Our multiple logistic regression model yielded 0.921 AUC value, 90.7%, sensitivity and 80.0% specificity. We have found few studies aiming to use different types of measures to construct a better-performing composite marker for clinical subtyping of MS. In comparison to a similar study by Tejera-Alhambra et al. (2015), where a model to predict clinical subtype of MS from plasma biomarkers (a combination of 4 plasma proteins: hepatocyte growth factor (HGF), eotaxin, epidermal growth factor (EGF), and macrophage inflammatory protein (MIP)-1β) was constructed, the sensitivity was 71.7% and specificity was 89.9% [4]. Another recent study by Dickens et al. (2015) tested whether it is possible to differentiate RRMS from SPMS using a combination of nuclear magnetic resonance (NMR) metabolomics and partial least-squares discriminant analysis (PLS-DA) of biofluids [3]. The results of distinguishing RRMS from SPMS were a sensitivity of −0.9 and specificity of −0.8 [3]. Other studies in MS usually compared individual biomarkers for their predictive value of disease subtyping. However, most of their predictive values were quite low [10,23-26].

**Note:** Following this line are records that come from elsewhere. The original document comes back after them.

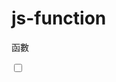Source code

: # js-function
函數 

<!DOCTYPE html>
<html>
<head>
<title>first</title>
<style>
    #div1 { width: 100px; height: 200px; background: burlywood; display: none;}
</style>
<script>
    function togreen() 
    {
        document.getElementById('div1').style.display='block';
        
    }
    function tored()
    {
        document.getElementById('div1').style.display='none'
    }
</script>

</head>

<body>
    <input type = "checkbox"  onmouseover="togreen()" 
    onmouseout="tored()" />
    <div id= 'div1'>
        hahaha
    </div>
</body>
</html>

In an article by Lublin et al., it was stated that “to date, there are no clear clinical, imaging, immunologic, or pathologic criteria to determine the transition point when RRMS converts to SPMS; the transition is usually gradual. This has limited our ability to study the imaging and biomarker characteristics that may distinguish this course.” Even though it is difficult to determine the exact transition point at which RRMS converts to SPMS, the distinction of individual cases of RRMS and SPMS has a great significance for decisions regarding treatment selection. Our study provides further insights into the distinctive abilities of a large array of cognitive function measurements and MRI markers in MS, and offers a useful tool for differentiating RRMS from SPMS that is easy to use in clinical practice.

Conclusions

The composite remission-progression index, including the sum of the recalled words in the first 5 trials of the RAVLT test, DSST test results, and the MRI Huckman Index, is able to discriminate RRMS and SPMS with high accuracy.